▶ **Prompt**
Each line of the data below that contains "BRIDGE" must be copied.

▶ **Material provided**
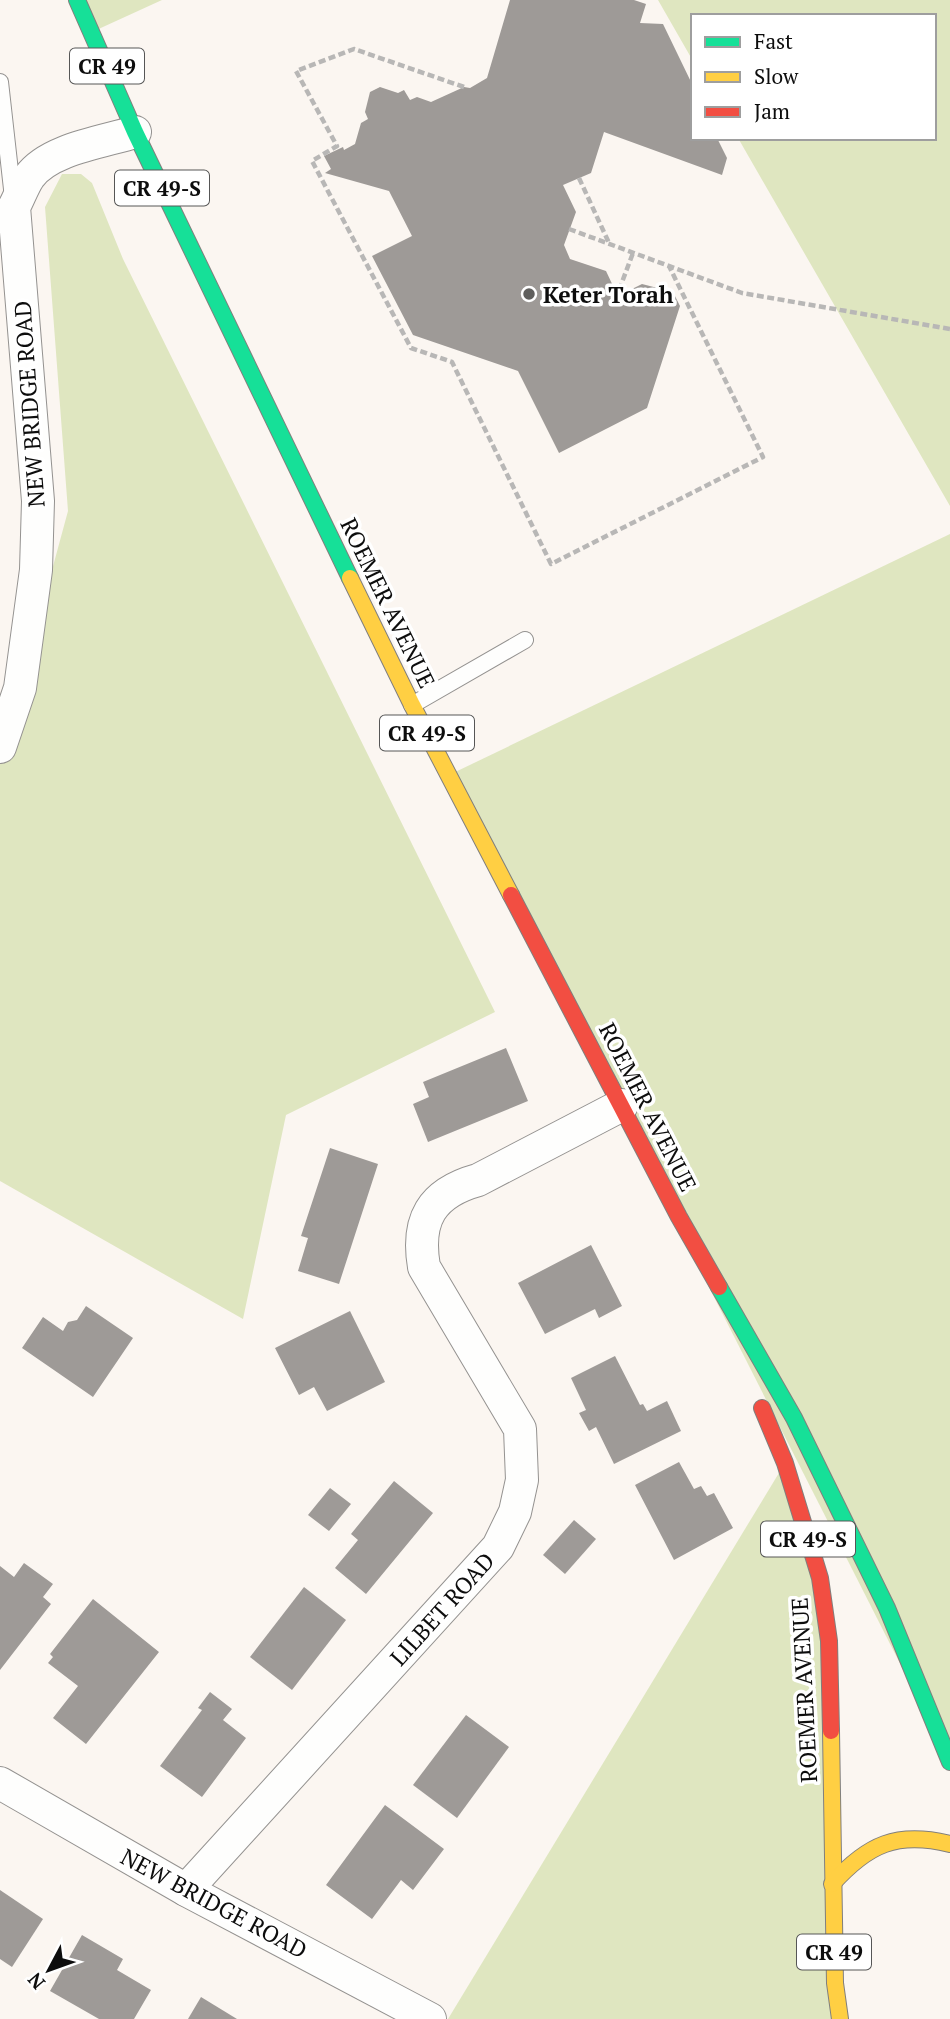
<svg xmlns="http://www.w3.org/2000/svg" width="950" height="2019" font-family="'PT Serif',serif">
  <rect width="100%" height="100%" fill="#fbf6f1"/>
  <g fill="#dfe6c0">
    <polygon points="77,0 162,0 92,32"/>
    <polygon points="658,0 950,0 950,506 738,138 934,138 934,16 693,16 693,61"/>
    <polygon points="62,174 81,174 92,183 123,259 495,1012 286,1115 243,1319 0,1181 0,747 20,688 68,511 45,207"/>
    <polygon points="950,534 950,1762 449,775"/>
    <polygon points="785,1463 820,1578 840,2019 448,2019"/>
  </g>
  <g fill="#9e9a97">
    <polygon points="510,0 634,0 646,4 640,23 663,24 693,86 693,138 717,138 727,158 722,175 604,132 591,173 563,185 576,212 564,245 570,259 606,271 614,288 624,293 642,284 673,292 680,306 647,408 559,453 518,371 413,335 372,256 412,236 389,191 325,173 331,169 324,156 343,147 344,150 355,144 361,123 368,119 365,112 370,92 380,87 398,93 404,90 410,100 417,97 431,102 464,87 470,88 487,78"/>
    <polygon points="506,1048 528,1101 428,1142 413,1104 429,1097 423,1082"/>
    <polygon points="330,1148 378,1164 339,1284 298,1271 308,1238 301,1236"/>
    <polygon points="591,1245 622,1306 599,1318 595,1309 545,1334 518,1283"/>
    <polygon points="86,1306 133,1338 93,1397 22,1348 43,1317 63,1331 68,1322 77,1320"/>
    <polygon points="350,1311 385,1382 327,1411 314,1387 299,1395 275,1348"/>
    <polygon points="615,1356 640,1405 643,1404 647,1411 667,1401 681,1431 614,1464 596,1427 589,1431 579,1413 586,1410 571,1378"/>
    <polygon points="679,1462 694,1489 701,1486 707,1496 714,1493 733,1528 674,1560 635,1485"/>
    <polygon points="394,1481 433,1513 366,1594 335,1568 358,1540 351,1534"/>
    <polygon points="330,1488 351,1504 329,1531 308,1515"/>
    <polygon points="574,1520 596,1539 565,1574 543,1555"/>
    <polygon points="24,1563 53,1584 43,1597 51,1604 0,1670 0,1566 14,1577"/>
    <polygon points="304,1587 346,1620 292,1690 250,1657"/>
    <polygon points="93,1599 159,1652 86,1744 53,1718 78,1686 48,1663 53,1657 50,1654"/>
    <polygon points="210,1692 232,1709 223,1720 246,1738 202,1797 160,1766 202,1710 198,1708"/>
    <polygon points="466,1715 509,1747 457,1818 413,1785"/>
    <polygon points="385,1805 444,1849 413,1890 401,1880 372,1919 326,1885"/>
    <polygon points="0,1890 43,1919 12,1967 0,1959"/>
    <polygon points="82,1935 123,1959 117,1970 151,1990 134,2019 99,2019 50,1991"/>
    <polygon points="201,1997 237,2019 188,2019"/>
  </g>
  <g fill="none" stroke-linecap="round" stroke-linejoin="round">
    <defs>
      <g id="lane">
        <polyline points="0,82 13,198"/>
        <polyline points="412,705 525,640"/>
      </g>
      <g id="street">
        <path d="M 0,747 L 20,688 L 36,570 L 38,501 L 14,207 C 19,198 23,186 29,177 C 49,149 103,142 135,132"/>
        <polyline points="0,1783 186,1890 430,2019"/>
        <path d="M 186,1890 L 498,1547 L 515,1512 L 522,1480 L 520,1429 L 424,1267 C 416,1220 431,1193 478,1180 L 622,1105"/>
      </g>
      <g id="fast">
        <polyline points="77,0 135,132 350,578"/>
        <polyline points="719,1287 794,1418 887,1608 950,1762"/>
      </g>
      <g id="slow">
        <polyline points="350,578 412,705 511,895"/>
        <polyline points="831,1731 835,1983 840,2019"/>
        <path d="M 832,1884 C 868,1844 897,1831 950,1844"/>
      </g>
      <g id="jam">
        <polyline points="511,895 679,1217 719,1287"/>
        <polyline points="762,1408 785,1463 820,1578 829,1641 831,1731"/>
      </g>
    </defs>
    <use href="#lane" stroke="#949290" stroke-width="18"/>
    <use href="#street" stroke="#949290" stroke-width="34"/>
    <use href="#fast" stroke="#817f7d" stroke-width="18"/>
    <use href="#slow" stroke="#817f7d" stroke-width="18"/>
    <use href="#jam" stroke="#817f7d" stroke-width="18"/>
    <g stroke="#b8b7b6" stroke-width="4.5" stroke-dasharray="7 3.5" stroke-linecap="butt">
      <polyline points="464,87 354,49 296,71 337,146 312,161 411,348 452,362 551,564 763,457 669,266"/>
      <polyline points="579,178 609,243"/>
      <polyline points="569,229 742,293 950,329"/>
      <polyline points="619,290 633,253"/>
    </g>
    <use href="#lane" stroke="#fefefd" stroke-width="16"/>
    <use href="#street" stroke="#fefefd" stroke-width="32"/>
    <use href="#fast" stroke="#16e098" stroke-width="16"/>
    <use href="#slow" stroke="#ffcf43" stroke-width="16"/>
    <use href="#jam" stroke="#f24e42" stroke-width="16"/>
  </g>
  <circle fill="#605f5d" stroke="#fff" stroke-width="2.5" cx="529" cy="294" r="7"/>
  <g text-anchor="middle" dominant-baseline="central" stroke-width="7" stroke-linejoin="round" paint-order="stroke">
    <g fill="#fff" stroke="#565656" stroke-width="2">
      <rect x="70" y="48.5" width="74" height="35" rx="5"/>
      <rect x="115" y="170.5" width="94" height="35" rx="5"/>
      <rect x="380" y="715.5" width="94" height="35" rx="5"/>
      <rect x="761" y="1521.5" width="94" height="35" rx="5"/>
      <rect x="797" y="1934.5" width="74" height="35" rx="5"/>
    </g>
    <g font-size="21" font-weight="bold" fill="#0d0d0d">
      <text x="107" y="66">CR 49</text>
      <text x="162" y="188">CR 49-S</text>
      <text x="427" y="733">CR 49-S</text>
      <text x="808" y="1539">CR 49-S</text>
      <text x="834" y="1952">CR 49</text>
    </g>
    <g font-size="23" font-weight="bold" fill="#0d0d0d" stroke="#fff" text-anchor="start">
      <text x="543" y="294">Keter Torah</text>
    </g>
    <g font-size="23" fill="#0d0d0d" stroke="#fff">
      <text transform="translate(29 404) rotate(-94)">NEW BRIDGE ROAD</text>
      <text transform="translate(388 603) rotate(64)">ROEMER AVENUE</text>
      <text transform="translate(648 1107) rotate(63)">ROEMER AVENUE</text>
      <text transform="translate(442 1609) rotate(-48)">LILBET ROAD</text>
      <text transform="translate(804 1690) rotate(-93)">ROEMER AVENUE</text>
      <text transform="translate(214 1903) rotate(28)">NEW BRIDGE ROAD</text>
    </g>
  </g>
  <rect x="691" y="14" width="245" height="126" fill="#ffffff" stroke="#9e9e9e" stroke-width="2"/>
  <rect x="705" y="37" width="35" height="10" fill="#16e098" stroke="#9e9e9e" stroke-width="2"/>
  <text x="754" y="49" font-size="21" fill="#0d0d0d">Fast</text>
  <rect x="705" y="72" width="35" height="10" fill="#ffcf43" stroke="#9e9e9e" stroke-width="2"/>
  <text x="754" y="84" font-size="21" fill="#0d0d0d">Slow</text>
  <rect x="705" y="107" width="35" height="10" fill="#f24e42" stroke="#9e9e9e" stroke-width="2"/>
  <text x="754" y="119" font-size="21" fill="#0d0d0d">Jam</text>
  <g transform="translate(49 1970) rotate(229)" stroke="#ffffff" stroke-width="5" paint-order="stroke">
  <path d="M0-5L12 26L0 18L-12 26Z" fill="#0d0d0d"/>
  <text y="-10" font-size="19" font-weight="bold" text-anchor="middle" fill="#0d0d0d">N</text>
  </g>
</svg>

▶ **Completed exercise**
      <text transform="translate(29 404) rotate(-94)">NEW BRIDGE ROAD</text>
      <text transform="translate(214 1903) rotate(28)">NEW BRIDGE ROAD</text>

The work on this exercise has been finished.